Stated problem =>
In the material, from the line with "pose: elev=185.3 azim=345.7" to the line with "Dot at: (137, 270)", change "dist" to "distance" and leave everything else unchanged. Return only those lines, without the pictures.

Task inputs =>

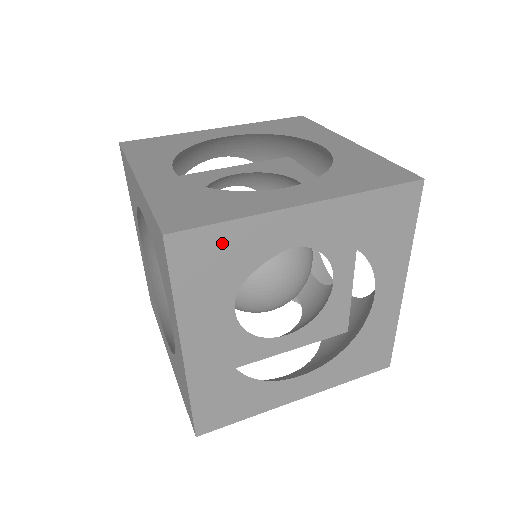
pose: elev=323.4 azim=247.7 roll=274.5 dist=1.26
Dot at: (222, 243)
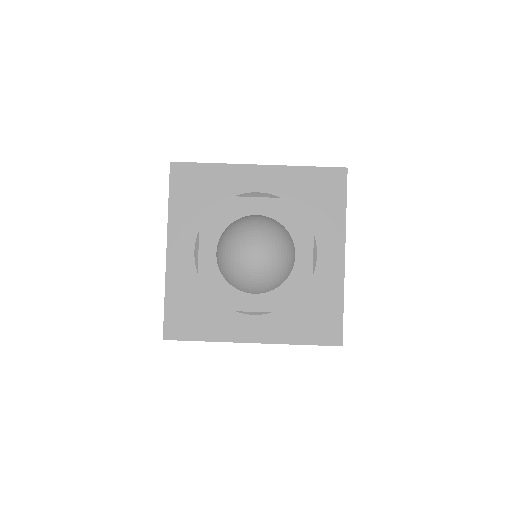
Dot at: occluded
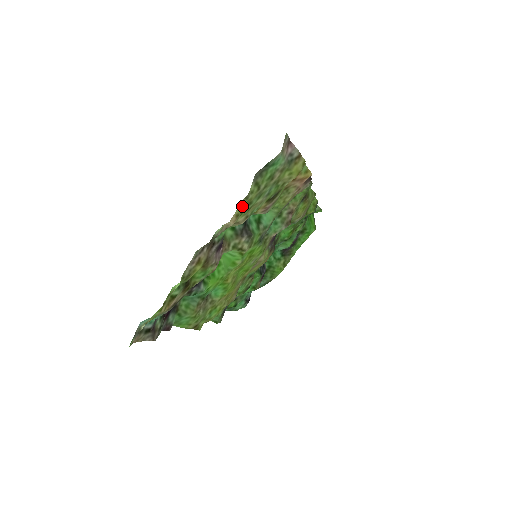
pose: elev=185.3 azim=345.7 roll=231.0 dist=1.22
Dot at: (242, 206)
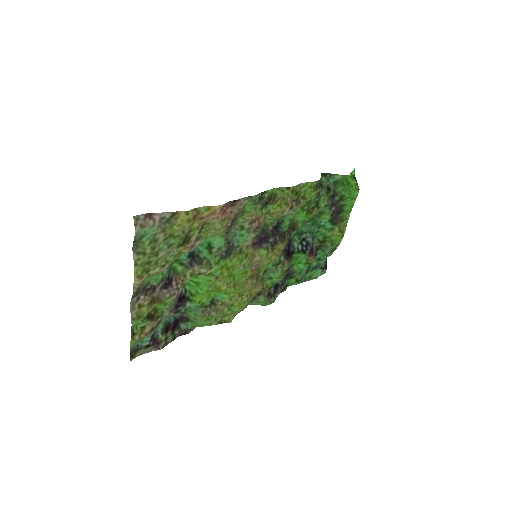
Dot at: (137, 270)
==
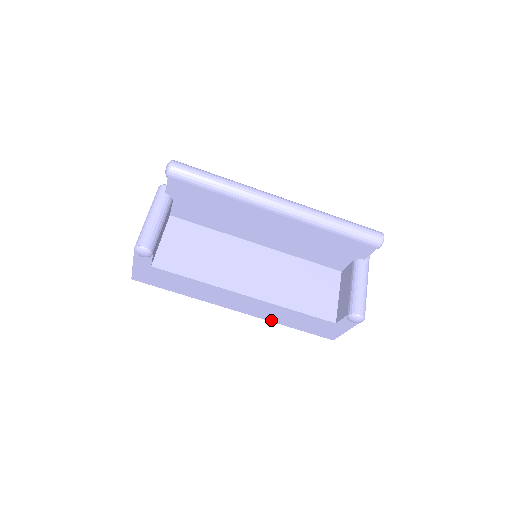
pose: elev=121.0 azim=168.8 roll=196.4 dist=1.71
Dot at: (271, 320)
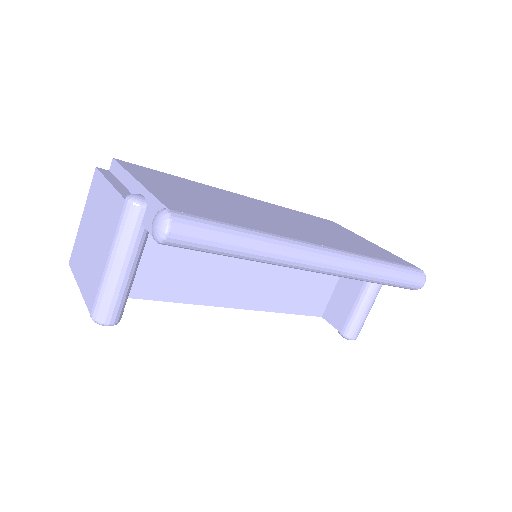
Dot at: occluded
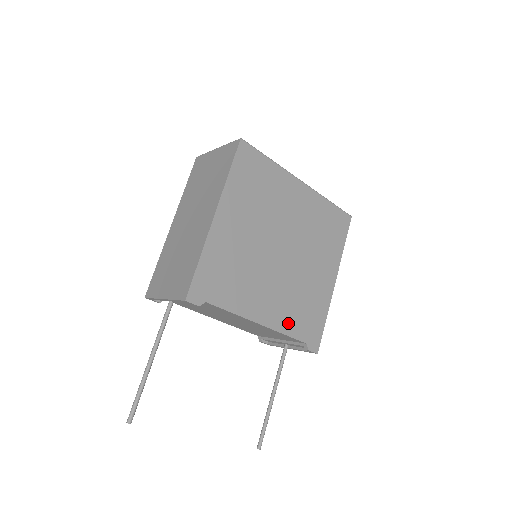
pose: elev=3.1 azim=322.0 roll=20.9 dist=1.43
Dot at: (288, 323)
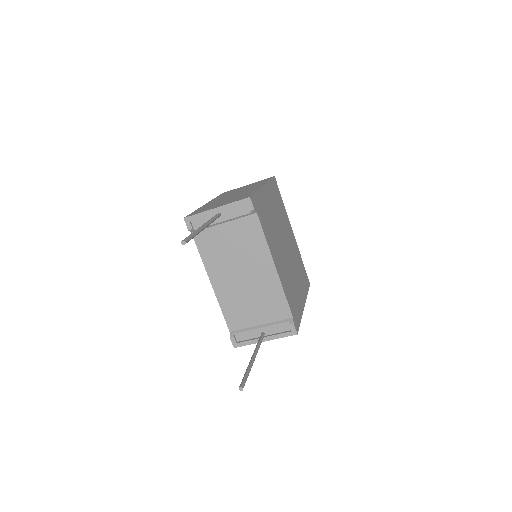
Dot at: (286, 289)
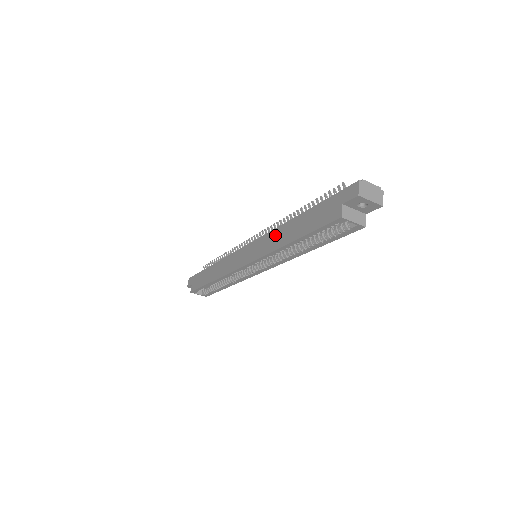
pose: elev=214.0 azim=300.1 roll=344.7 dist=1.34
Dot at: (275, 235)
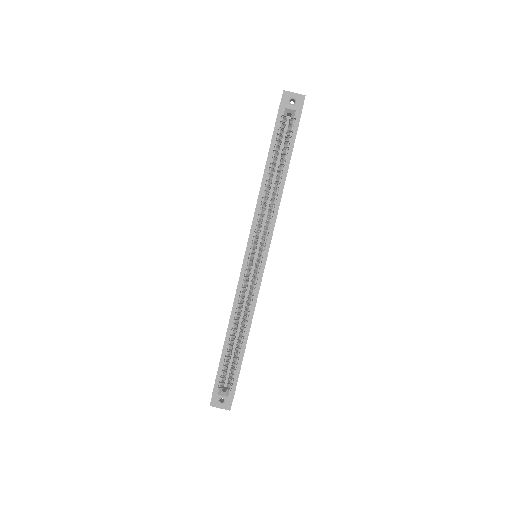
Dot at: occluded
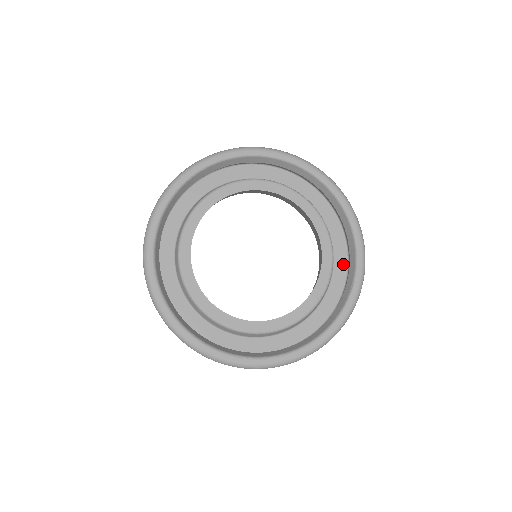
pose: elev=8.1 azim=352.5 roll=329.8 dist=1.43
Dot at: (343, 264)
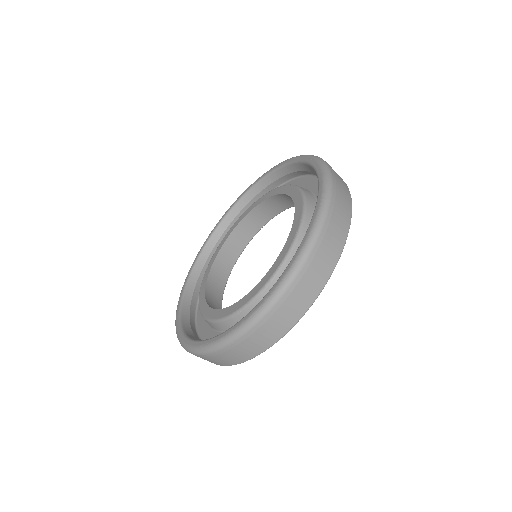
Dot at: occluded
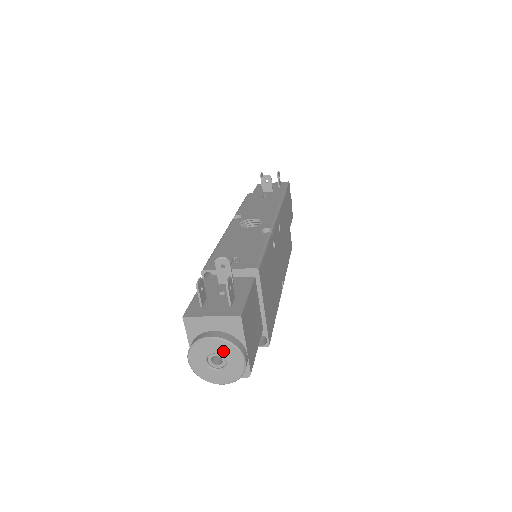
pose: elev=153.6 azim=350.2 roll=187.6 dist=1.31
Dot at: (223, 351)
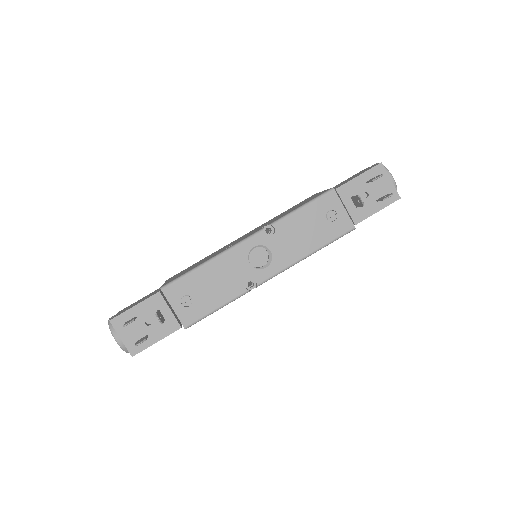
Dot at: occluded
...
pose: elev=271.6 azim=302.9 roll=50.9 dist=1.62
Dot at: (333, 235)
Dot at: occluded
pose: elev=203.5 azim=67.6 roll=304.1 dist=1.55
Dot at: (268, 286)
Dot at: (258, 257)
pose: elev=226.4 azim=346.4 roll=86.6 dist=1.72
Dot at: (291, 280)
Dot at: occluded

Result =>
pose: elev=185.3 azim=345.7 roll=231.0 distance=1.22
Dot at: (242, 206)
Dot at: (137, 270)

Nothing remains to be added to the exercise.